私の場合、依頼人の初恋の人を探すという仕事の経験はないのですが、おそらく初恋の人を探す調査を安易に受けるような探偵事務所も今はないと思います。
作品の内容に触れる前にそのあたりの理由を説明したいと思います。
探していた人を見つけても、その人の家庭環境を混乱させてはいけない
初恋の人探しに関しては、私が勤務していた探偵事務所では、ずいぶん前に依頼そのものを断っていました。依頼を断る理由は2点あります。
1点目は依頼者が実は単なるストーカーであるケースが非常に多く、違法な調査になる為です。
2点目は人を見つける難しさだけでなく、その人を見つけても依頼人との面会が実現しない可能性が高い為です。つまり、探し出した本人の家庭環境を混乱させる恐れがある場合、探偵事務所の立場として面会を仲介するようなことはできないのです。

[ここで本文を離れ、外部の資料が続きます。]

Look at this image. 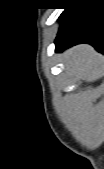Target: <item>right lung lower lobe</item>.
Here are the masks:
<instances>
[{
	"mask_svg": "<svg viewBox=\"0 0 104 169\" xmlns=\"http://www.w3.org/2000/svg\"><path fill=\"white\" fill-rule=\"evenodd\" d=\"M61 26L55 40L56 51L88 43L104 53V9L92 5H70L59 18Z\"/></svg>",
	"mask_w": 104,
	"mask_h": 169,
	"instance_id": "obj_1",
	"label": "right lung lower lobe"
}]
</instances>
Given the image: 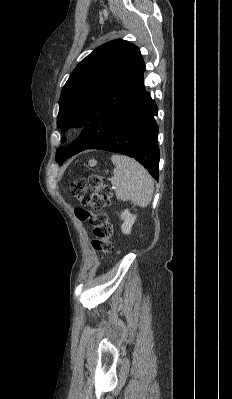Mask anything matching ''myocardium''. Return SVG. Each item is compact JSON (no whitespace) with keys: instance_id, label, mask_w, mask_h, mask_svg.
Masks as SVG:
<instances>
[{"instance_id":"1","label":"myocardium","mask_w":232,"mask_h":399,"mask_svg":"<svg viewBox=\"0 0 232 399\" xmlns=\"http://www.w3.org/2000/svg\"><path fill=\"white\" fill-rule=\"evenodd\" d=\"M76 127H73V128H70L68 131H67V134L68 135H72V134H74L75 132H76Z\"/></svg>"}]
</instances>
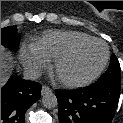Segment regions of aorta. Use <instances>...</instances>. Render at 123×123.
I'll return each mask as SVG.
<instances>
[{"label":"aorta","mask_w":123,"mask_h":123,"mask_svg":"<svg viewBox=\"0 0 123 123\" xmlns=\"http://www.w3.org/2000/svg\"><path fill=\"white\" fill-rule=\"evenodd\" d=\"M42 104L44 107L52 109L58 104L57 97L52 92H46L42 96Z\"/></svg>","instance_id":"762f6f07"}]
</instances>
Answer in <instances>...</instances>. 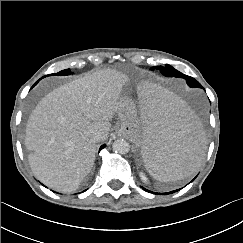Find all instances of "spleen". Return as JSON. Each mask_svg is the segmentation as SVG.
I'll list each match as a JSON object with an SVG mask.
<instances>
[{
  "label": "spleen",
  "instance_id": "1",
  "mask_svg": "<svg viewBox=\"0 0 243 243\" xmlns=\"http://www.w3.org/2000/svg\"><path fill=\"white\" fill-rule=\"evenodd\" d=\"M136 91L142 165L160 182L191 176L200 167L206 148L198 117L166 86L152 79L141 80Z\"/></svg>",
  "mask_w": 243,
  "mask_h": 243
}]
</instances>
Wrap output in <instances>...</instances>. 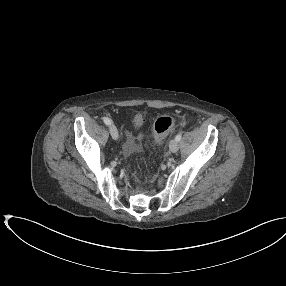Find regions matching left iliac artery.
<instances>
[{"label":"left iliac artery","mask_w":286,"mask_h":286,"mask_svg":"<svg viewBox=\"0 0 286 286\" xmlns=\"http://www.w3.org/2000/svg\"><path fill=\"white\" fill-rule=\"evenodd\" d=\"M181 137H182V133L179 132L175 137L176 141L179 142L181 140Z\"/></svg>","instance_id":"left-iliac-artery-1"}]
</instances>
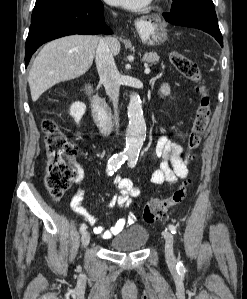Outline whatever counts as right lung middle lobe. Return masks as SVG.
Returning a JSON list of instances; mask_svg holds the SVG:
<instances>
[{"label":"right lung middle lobe","mask_w":247,"mask_h":299,"mask_svg":"<svg viewBox=\"0 0 247 299\" xmlns=\"http://www.w3.org/2000/svg\"><path fill=\"white\" fill-rule=\"evenodd\" d=\"M87 1L90 0H36L31 22L62 6L78 4Z\"/></svg>","instance_id":"obj_1"}]
</instances>
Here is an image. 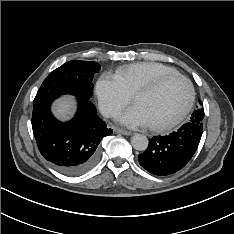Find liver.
Segmentation results:
<instances>
[{"label":"liver","instance_id":"liver-1","mask_svg":"<svg viewBox=\"0 0 234 234\" xmlns=\"http://www.w3.org/2000/svg\"><path fill=\"white\" fill-rule=\"evenodd\" d=\"M73 104L70 100H61L55 103L54 114L56 117L65 120L73 112Z\"/></svg>","mask_w":234,"mask_h":234}]
</instances>
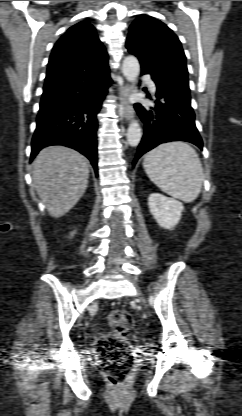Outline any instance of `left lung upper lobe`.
I'll list each match as a JSON object with an SVG mask.
<instances>
[{
	"label": "left lung upper lobe",
	"instance_id": "5c2ea615",
	"mask_svg": "<svg viewBox=\"0 0 242 416\" xmlns=\"http://www.w3.org/2000/svg\"><path fill=\"white\" fill-rule=\"evenodd\" d=\"M126 48L160 85L190 97L186 57L168 26L151 16H138L129 28Z\"/></svg>",
	"mask_w": 242,
	"mask_h": 416
}]
</instances>
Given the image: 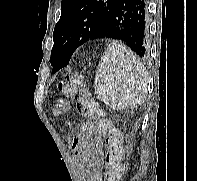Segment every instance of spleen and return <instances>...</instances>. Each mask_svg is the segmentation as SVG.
<instances>
[{
  "mask_svg": "<svg viewBox=\"0 0 197 181\" xmlns=\"http://www.w3.org/2000/svg\"><path fill=\"white\" fill-rule=\"evenodd\" d=\"M147 72L143 64L122 43L113 41L96 70L97 99L114 110L135 108L147 97Z\"/></svg>",
  "mask_w": 197,
  "mask_h": 181,
  "instance_id": "obj_1",
  "label": "spleen"
}]
</instances>
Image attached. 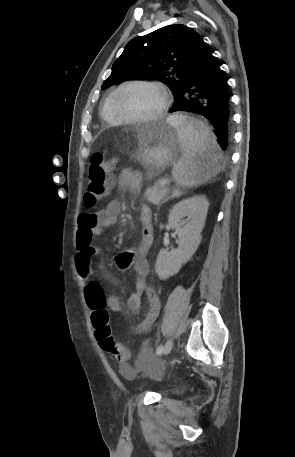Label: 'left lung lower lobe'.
Returning <instances> with one entry per match:
<instances>
[{"label": "left lung lower lobe", "instance_id": "1", "mask_svg": "<svg viewBox=\"0 0 295 457\" xmlns=\"http://www.w3.org/2000/svg\"><path fill=\"white\" fill-rule=\"evenodd\" d=\"M191 111L207 118L214 127L215 140L227 150L231 140L229 93L223 71L203 42L185 74L170 112Z\"/></svg>", "mask_w": 295, "mask_h": 457}]
</instances>
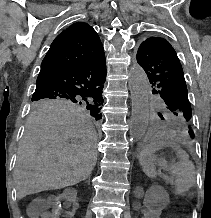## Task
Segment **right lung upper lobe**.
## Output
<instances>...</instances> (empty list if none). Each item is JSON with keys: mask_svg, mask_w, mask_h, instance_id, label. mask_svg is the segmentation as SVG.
<instances>
[{"mask_svg": "<svg viewBox=\"0 0 211 218\" xmlns=\"http://www.w3.org/2000/svg\"><path fill=\"white\" fill-rule=\"evenodd\" d=\"M104 57L99 36L88 24L78 22L63 30L53 41L41 64L37 81L61 70Z\"/></svg>", "mask_w": 211, "mask_h": 218, "instance_id": "right-lung-upper-lobe-1", "label": "right lung upper lobe"}]
</instances>
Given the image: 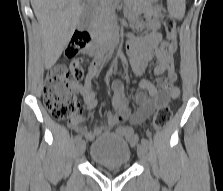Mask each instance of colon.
I'll return each mask as SVG.
<instances>
[{"instance_id":"1","label":"colon","mask_w":223,"mask_h":191,"mask_svg":"<svg viewBox=\"0 0 223 191\" xmlns=\"http://www.w3.org/2000/svg\"><path fill=\"white\" fill-rule=\"evenodd\" d=\"M164 28L166 38L161 41L160 51L164 55L166 72L172 73L176 69L177 63L171 54V46L168 38L176 33V23L172 17H164ZM90 37L84 33H77L66 47L65 53L68 57L75 56L89 41ZM85 77L82 65L78 61H73L69 67L58 64L48 73L44 86V104L51 116L59 121L67 120L78 111V102L74 95L73 81H81ZM171 119L170 106H162L155 112L152 122V131L161 130ZM118 133L124 136L129 144L136 147L139 144L140 136L129 127H122Z\"/></svg>"}]
</instances>
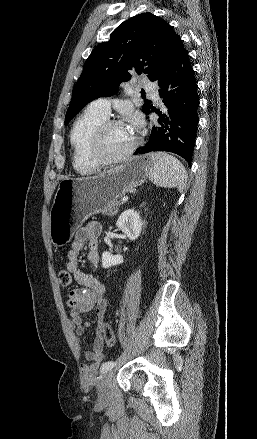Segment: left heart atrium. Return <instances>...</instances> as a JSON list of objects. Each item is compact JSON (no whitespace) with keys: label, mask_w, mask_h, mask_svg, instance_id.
Instances as JSON below:
<instances>
[{"label":"left heart atrium","mask_w":257,"mask_h":439,"mask_svg":"<svg viewBox=\"0 0 257 439\" xmlns=\"http://www.w3.org/2000/svg\"><path fill=\"white\" fill-rule=\"evenodd\" d=\"M129 120L132 126H138L142 122V118L139 113H133L129 116Z\"/></svg>","instance_id":"obj_1"}]
</instances>
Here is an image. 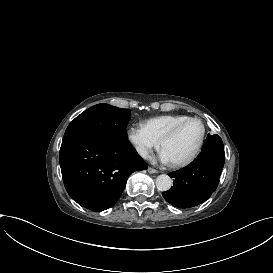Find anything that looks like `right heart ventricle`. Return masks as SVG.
<instances>
[{
    "mask_svg": "<svg viewBox=\"0 0 273 273\" xmlns=\"http://www.w3.org/2000/svg\"><path fill=\"white\" fill-rule=\"evenodd\" d=\"M190 116L185 114L175 115H163L150 118L144 122V125L150 135L157 141L160 142L162 137L177 123L186 120Z\"/></svg>",
    "mask_w": 273,
    "mask_h": 273,
    "instance_id": "obj_1",
    "label": "right heart ventricle"
}]
</instances>
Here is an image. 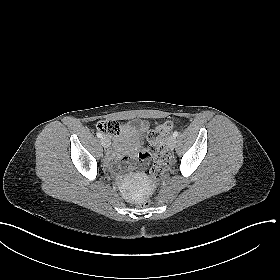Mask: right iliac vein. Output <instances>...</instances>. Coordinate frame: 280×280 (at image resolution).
Here are the masks:
<instances>
[{
    "mask_svg": "<svg viewBox=\"0 0 280 280\" xmlns=\"http://www.w3.org/2000/svg\"><path fill=\"white\" fill-rule=\"evenodd\" d=\"M101 143H102L104 148H109V146H110V140L107 136H103L101 138Z\"/></svg>",
    "mask_w": 280,
    "mask_h": 280,
    "instance_id": "63e3f726",
    "label": "right iliac vein"
}]
</instances>
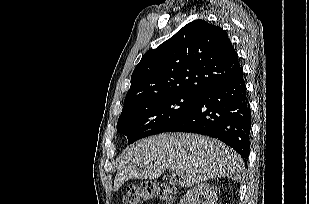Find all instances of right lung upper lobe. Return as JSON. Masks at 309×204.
<instances>
[{
  "mask_svg": "<svg viewBox=\"0 0 309 204\" xmlns=\"http://www.w3.org/2000/svg\"><path fill=\"white\" fill-rule=\"evenodd\" d=\"M240 68L225 31L195 20L145 53L132 73L124 105L172 93L200 95L211 85L232 78Z\"/></svg>",
  "mask_w": 309,
  "mask_h": 204,
  "instance_id": "1",
  "label": "right lung upper lobe"
}]
</instances>
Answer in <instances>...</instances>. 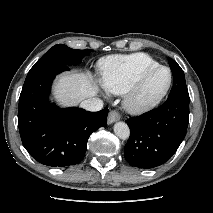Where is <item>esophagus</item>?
<instances>
[{
	"label": "esophagus",
	"instance_id": "1",
	"mask_svg": "<svg viewBox=\"0 0 213 213\" xmlns=\"http://www.w3.org/2000/svg\"><path fill=\"white\" fill-rule=\"evenodd\" d=\"M120 119V115L116 111H110L108 114V123L112 124Z\"/></svg>",
	"mask_w": 213,
	"mask_h": 213
}]
</instances>
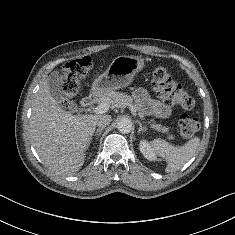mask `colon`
<instances>
[{
	"instance_id": "1",
	"label": "colon",
	"mask_w": 235,
	"mask_h": 235,
	"mask_svg": "<svg viewBox=\"0 0 235 235\" xmlns=\"http://www.w3.org/2000/svg\"><path fill=\"white\" fill-rule=\"evenodd\" d=\"M92 67L89 57H81L68 62L61 74V92L65 100H71L81 90V80L86 76ZM151 83L165 102L179 106L183 109H192L194 100L186 89L177 83L164 68H155L152 71ZM63 106L67 107L63 104ZM179 129L183 136L191 137L199 129V122L196 118L182 115L179 119Z\"/></svg>"
}]
</instances>
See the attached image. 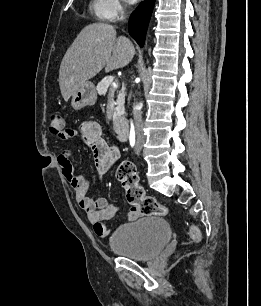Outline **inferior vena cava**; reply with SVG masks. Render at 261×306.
Returning <instances> with one entry per match:
<instances>
[{
  "instance_id": "obj_1",
  "label": "inferior vena cava",
  "mask_w": 261,
  "mask_h": 306,
  "mask_svg": "<svg viewBox=\"0 0 261 306\" xmlns=\"http://www.w3.org/2000/svg\"><path fill=\"white\" fill-rule=\"evenodd\" d=\"M133 117H134L136 131L140 136H142L143 135L142 113L136 107H134L133 109Z\"/></svg>"
}]
</instances>
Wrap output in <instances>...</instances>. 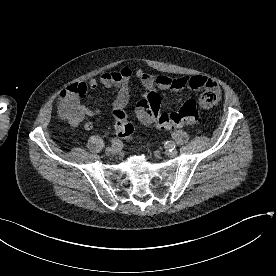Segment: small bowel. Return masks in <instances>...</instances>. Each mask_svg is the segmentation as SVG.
Wrapping results in <instances>:
<instances>
[{"instance_id":"c3829d8e","label":"small bowel","mask_w":276,"mask_h":276,"mask_svg":"<svg viewBox=\"0 0 276 276\" xmlns=\"http://www.w3.org/2000/svg\"><path fill=\"white\" fill-rule=\"evenodd\" d=\"M135 75L141 82L145 90L152 89L156 85L161 90L180 91L182 89L198 90L204 92L200 96V102L204 109H209L216 105L221 99L222 92L219 84L212 78L203 75L171 77L168 75L153 76L142 69L132 70L130 67H122L119 70L103 72L98 78H91L88 83L80 82L71 85L69 88L80 89V93L68 92L65 97L59 101L60 112L65 105H72L79 111L76 119H68L69 123L77 126L83 123L86 130L92 129L93 125L89 121L83 122L85 116L94 117L100 113L97 108H89L82 104V98L87 93L88 88L95 90L98 86L102 88H116L117 96L114 101V108H125L130 99V80ZM139 117V115H138ZM139 119L144 124L149 122Z\"/></svg>"}]
</instances>
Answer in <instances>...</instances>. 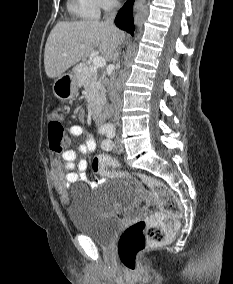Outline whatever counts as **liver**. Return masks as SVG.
Returning <instances> with one entry per match:
<instances>
[{
	"mask_svg": "<svg viewBox=\"0 0 233 284\" xmlns=\"http://www.w3.org/2000/svg\"><path fill=\"white\" fill-rule=\"evenodd\" d=\"M124 37L121 30L106 22H58L45 45V72L49 78L59 77L80 60L94 54L96 48L105 60H111Z\"/></svg>",
	"mask_w": 233,
	"mask_h": 284,
	"instance_id": "6515ba94",
	"label": "liver"
}]
</instances>
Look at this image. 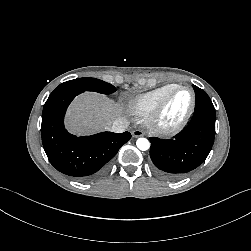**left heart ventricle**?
I'll list each match as a JSON object with an SVG mask.
<instances>
[{
  "mask_svg": "<svg viewBox=\"0 0 251 251\" xmlns=\"http://www.w3.org/2000/svg\"><path fill=\"white\" fill-rule=\"evenodd\" d=\"M190 103L191 96L188 91L174 93L165 108L162 121L168 125L177 123L186 113Z\"/></svg>",
  "mask_w": 251,
  "mask_h": 251,
  "instance_id": "1",
  "label": "left heart ventricle"
}]
</instances>
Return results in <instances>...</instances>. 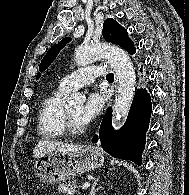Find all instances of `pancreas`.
<instances>
[{"mask_svg": "<svg viewBox=\"0 0 189 195\" xmlns=\"http://www.w3.org/2000/svg\"><path fill=\"white\" fill-rule=\"evenodd\" d=\"M77 185L75 182H65L61 183L58 186L59 192H68L69 194L76 191ZM68 195V194H67Z\"/></svg>", "mask_w": 189, "mask_h": 195, "instance_id": "1", "label": "pancreas"}]
</instances>
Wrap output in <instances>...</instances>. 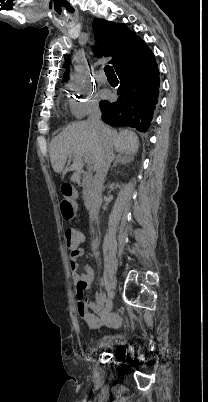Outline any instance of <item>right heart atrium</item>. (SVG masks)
<instances>
[{"instance_id":"right-heart-atrium-1","label":"right heart atrium","mask_w":208,"mask_h":402,"mask_svg":"<svg viewBox=\"0 0 208 402\" xmlns=\"http://www.w3.org/2000/svg\"><path fill=\"white\" fill-rule=\"evenodd\" d=\"M73 101L71 109L78 118L85 116L87 113L95 110L99 106V99L96 89L91 84H72Z\"/></svg>"}]
</instances>
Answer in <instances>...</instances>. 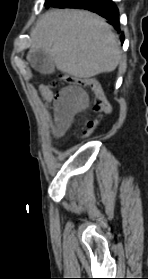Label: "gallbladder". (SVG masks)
Instances as JSON below:
<instances>
[{"label": "gallbladder", "mask_w": 148, "mask_h": 279, "mask_svg": "<svg viewBox=\"0 0 148 279\" xmlns=\"http://www.w3.org/2000/svg\"><path fill=\"white\" fill-rule=\"evenodd\" d=\"M31 66L41 74L50 75L55 72V63L50 55L43 50H38L28 55Z\"/></svg>", "instance_id": "1"}]
</instances>
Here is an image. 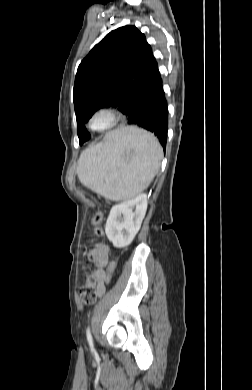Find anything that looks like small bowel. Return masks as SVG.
Returning <instances> with one entry per match:
<instances>
[{"mask_svg": "<svg viewBox=\"0 0 252 390\" xmlns=\"http://www.w3.org/2000/svg\"><path fill=\"white\" fill-rule=\"evenodd\" d=\"M88 258L94 262L97 269L95 271V278L97 284V297H102L105 293L106 284L110 282L111 271H105V267L109 263V250L106 246L100 245L97 249L87 252Z\"/></svg>", "mask_w": 252, "mask_h": 390, "instance_id": "small-bowel-1", "label": "small bowel"}]
</instances>
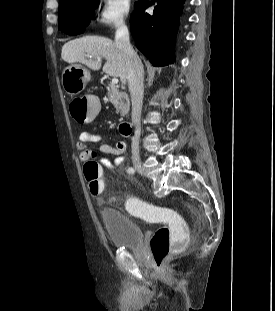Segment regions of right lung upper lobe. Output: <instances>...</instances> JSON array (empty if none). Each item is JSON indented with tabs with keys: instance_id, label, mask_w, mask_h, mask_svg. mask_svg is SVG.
I'll return each instance as SVG.
<instances>
[{
	"instance_id": "obj_1",
	"label": "right lung upper lobe",
	"mask_w": 275,
	"mask_h": 311,
	"mask_svg": "<svg viewBox=\"0 0 275 311\" xmlns=\"http://www.w3.org/2000/svg\"><path fill=\"white\" fill-rule=\"evenodd\" d=\"M65 1H68V0H59V4L65 2Z\"/></svg>"
}]
</instances>
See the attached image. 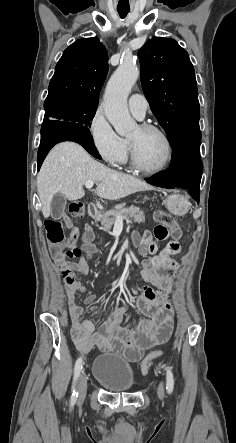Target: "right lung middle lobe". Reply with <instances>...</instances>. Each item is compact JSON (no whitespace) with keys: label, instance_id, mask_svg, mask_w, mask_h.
<instances>
[{"label":"right lung middle lobe","instance_id":"right-lung-middle-lobe-1","mask_svg":"<svg viewBox=\"0 0 236 443\" xmlns=\"http://www.w3.org/2000/svg\"><path fill=\"white\" fill-rule=\"evenodd\" d=\"M43 123L53 120L64 121L77 131L90 134L89 127L95 115L97 105H90L71 99H57L44 103Z\"/></svg>","mask_w":236,"mask_h":443}]
</instances>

だから、このような依頼を受けた場合であっても、見つけ出した本人に、「○○様(依頼者)から依頼を受けた調査会社の者ですが、所在を報告してよろしいですか?」と、本人に確認を取らなければならないというのがルールということになっています。
結局、本人が所在を報告したり、面会することを嫌と言ってしまえばそれで終了なので、そのようなリスクを依頼者が納得する場合でしか契約が成立しない案件なのです。
したがって、まともな探偵事務所であれば即依頼を断るという案件が初恋の人探し調査なのです。
人探しに終始せず、殺人事件にまで発展してしまう本作品
それでは作品を紹介します。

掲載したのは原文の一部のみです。